Probabilistic models also lend themselves to generative modeling. As the term suggests, generative models can create entirely new data after learning from an existing framework, allowing predictions about future states of a system. These models find applications in various fields, including image, text, and audio generation.
To illustrate a basic Markov chain, we can develop a generative model that predicts potential text by sampling an initial state (vowel or consonant) based on baseline probabilities, then generating a sequence of states akin to the earlier random walk example.
import random
consonants = ['b', 'c', 'd', 'f', 'g', 'h', 'i', 'j', 'k', 'l', 'm', 'n', 'p', 'q', 'r', 's', 't', 'v', 'w', 'x', 'y', 'z']
vowels = ['a', 'e', 'i', 'o', 'u']
def markov(iterations):
text = []
s0 = np.random.binomial(1, 0.32, size=None)
if s0 == 1:
l0 = random.choice(vowels)
text.append(l0)
else:
l0 = random.choice(consonants)
text.append(l0)
for i in range(iterations):
if s0 == 1:
l = random.choice(vowels)
text.append(l)
s0 = np.random.binomial(1, 0.49, size=None)
else:
l = random.choice(consonants)
text.append(l)
s0 = np.random.binomial(1, 0.2, size=None)
string = ''.join(text)
return string
Sampling 100 letters yields lines like:
iewnjgfqxqqlyoqbuoquwpgaavonozbylhjdnjyvtqaakxgmqpiigjauzwvxznqhqkhryiiaxcfblywigbjpshcnnhviqkfrpwai.
While we have the capability to generate random text, it’s evident that this basic Markov chain, while it captures some essential dependencies, is overly simplistic for generating meaningful language. Sampling all letters uniformly is unrealistic and typically produces nonsensical outputs.

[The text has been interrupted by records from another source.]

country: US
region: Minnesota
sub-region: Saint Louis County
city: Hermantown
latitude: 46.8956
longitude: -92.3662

Another limitation stems from the Markov property, which states that predicting the future state of the system requires only knowledge of its current state; past or future states are irrelevant. However, the definition of a "state" is open to interpretation. Analyzing language at the level of individual vowels and consonants is not the only approach.
For instance, while double consonants are common, three consecutive vowels are exceedingly rare, suggesting that a vowel following two vowels should be less likely. Therefore, we could expand our diagram to encompass larger sequences of letters (e.g., vowel-vowel → vowel-vowel, vowel-vowel → consonant-vowel) but this would exponentially increase the number of states in the chain.

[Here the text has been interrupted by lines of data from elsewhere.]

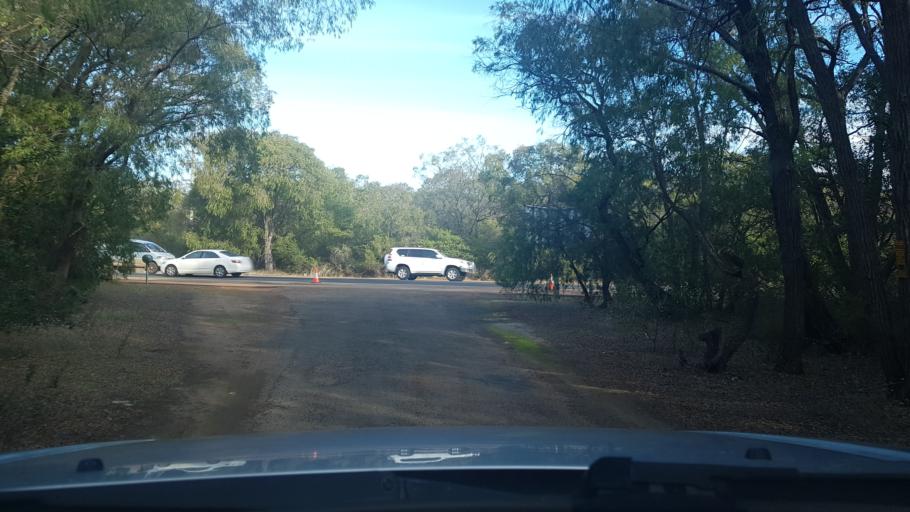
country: AU
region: Western Australia
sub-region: Busselton
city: Vasse
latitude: -33.6578
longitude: 115.2367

As with many computer science concepts, there’s a trade-off between model complexity, computational demands, and overall quality. To create a more realistic language model, we can connect every possible word to others and establish transition probabilities among them, or examine transitions between different letters.

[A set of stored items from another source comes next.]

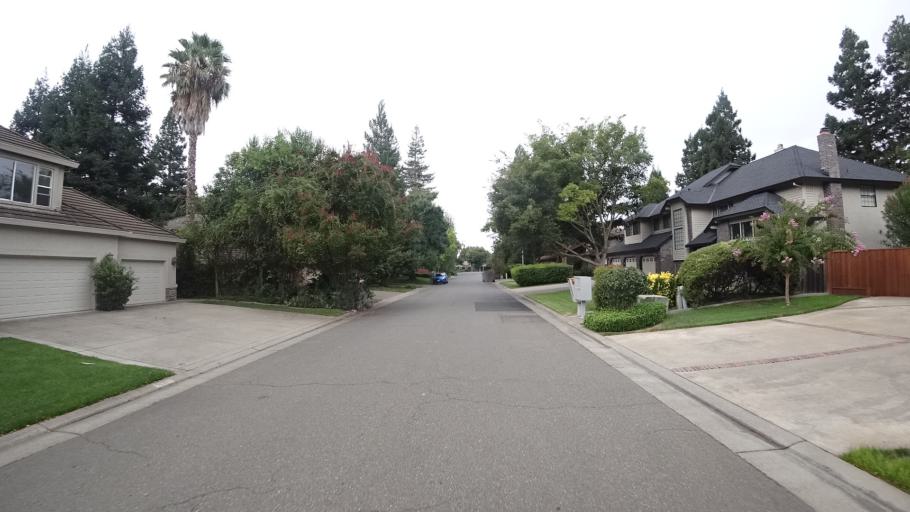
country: US
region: California
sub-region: Sacramento County
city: Laguna
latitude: 38.4147
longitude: -121.4477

Autocorrect is a familiar example of this concept. It demonstrates how predicting transition probabilities and likely words based on input can be immensely beneficial in daily life, even if it occasionally results in absurd yet grammatically correct sentences.
Markov chains have vast potential applications. Google’s PageRank algorithm, for example, employs Markov chains to link billions of web pages and assign probabilities to transitions. To accurately model language, we must consider incorporating sufficient long-term dependencies, as these are crucial for generating coherent human-like texts. Advanced models like GPT-3 utilize transformers to express these dependencies efficiently.
In summary, Markov chains serve as powerful tools with applications across AI and engineering. More importantly, they provide a conceptual framework that aids in understanding the probabilistic structures underpinning much of reality, offering insights into how scaling these models can lead to robust representations of the world.